なぜ元康は、自分の領地に暮らす人々や家臣と戦うことになったのでしょうか。
今回は、家康の三大危機の一つともいわれる三河一向一揆について、発端から終結までを初心者目線で整理します。
三河一向一揆とは?
三河一向一揆は、永禄6年(1563年)から翌年にかけて、現在の愛知県西三河地域を中心に起きた争いです。
松平元康と、一向宗と呼ばれた浄土真宗本願寺派の寺院・門徒が対立しました。
一揆側には、寺院や農民だけでなく、地域の武士や元康の家臣も参加しています。そのため、単純な「大名と農民の戦い」ではありませんでした。
主君に従うのか。
自分が信仰する宗派に従うのか。
元康の家臣団が二つに分かれて戦ったことが、この一揆の大きな特徴です。
争いは約半年にわたって続き、三河を統一しようとしていた若き元康にとって、非常に大きな危機となりました。
一向宗は、三河で大きな力を持っていた
当時の三河では、浄土真宗の信仰が広く浸透していました。
特に、
・佐々木の上宮寺
・針崎の勝鬘寺
・野寺の本證寺
は「三河三か寺」と呼ばれ、地域の信仰の中心となっていました。
このほか、土呂の本宗寺なども大きな勢力を持っていました。
寺院は、ただ仏教を学び祈る場所だったわけではありません。
寺の周囲には門徒が暮らし、物資や情報が集まり、場合によっては堀や土塁などの防御設備も備えていました。

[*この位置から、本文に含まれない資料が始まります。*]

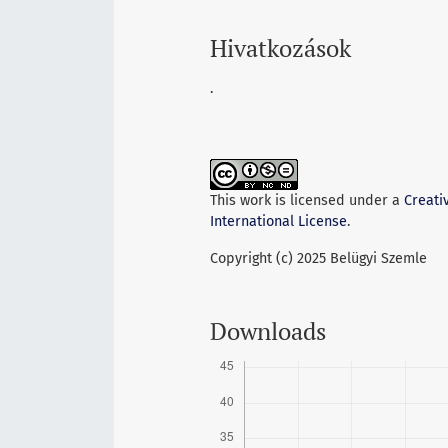
Hivatkozások
.
This work is licensed under a
Creati
International License
.
Copyright (c) 2025 Belügyi Szemle
Downloads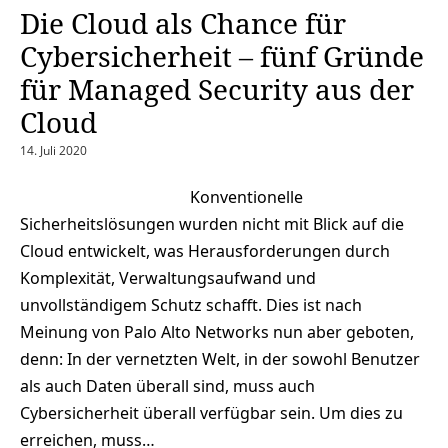
Die Cloud als Chance für
Cybersicherheit – fünf Gründe
für Managed Security aus der
Cloud
14. Juli 2020
Konventionelle
Sicherheitslösungen wurden nicht mit Blick auf die
Cloud entwickelt, was Herausforderungen durch
Komplexität, Verwaltungsaufwand und
unvollständigem Schutz schafft. Dies ist nach
Meinung von Palo Alto Networks nun aber geboten,
denn: In der vernetzten Welt, in der sowohl Benutzer
als auch Daten überall sind, muss auch
Cybersicherheit überall verfügbar sein. Um dies zu
erreichen, muss…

一揆の中心地となった本證寺には、現在も堀や土塁が残っており、「城郭寺院」とも呼ばれています。
つまり、元康が三河を支配しようとした時点で、地域にはすでに寺院を中心とする強い結び付きが存在していたのです。
一揆の発端となった「不入権」とは?
三河一向一揆の発端としてよく挙げられるのが、一向宗寺院に認められていた「不入権」の問題です。

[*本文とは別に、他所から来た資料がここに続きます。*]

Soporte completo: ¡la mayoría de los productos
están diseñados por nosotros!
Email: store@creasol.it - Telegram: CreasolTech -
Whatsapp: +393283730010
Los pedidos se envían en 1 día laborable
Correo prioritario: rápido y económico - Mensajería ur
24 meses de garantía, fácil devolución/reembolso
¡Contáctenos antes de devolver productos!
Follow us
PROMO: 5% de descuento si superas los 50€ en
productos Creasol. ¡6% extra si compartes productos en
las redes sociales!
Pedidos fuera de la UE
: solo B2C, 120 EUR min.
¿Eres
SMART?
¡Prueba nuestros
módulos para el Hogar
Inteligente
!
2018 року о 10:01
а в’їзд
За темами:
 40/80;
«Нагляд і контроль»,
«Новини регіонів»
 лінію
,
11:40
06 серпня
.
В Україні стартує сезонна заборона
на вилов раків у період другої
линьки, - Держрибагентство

不入権とは簡単にいうと、外部の権力が寺院の土地へ勝手に立ち入ったり、税や物資を徴収したりすることを拒める権利です。
寺院や門徒から見れば、自分たちの信仰と生活を守るための大切な権利でした。
一方、三河全体を治めようとしていた元康にとっては、自分の命令が及ばない土地が領内に残っていることになります。
岡崎市の資料では、元康の家臣が寺内の兵糧米を徴収しようとしたことに対して、一向宗側が不入権を侵害されたと反発したことが、一揆の発端になったと説明されています。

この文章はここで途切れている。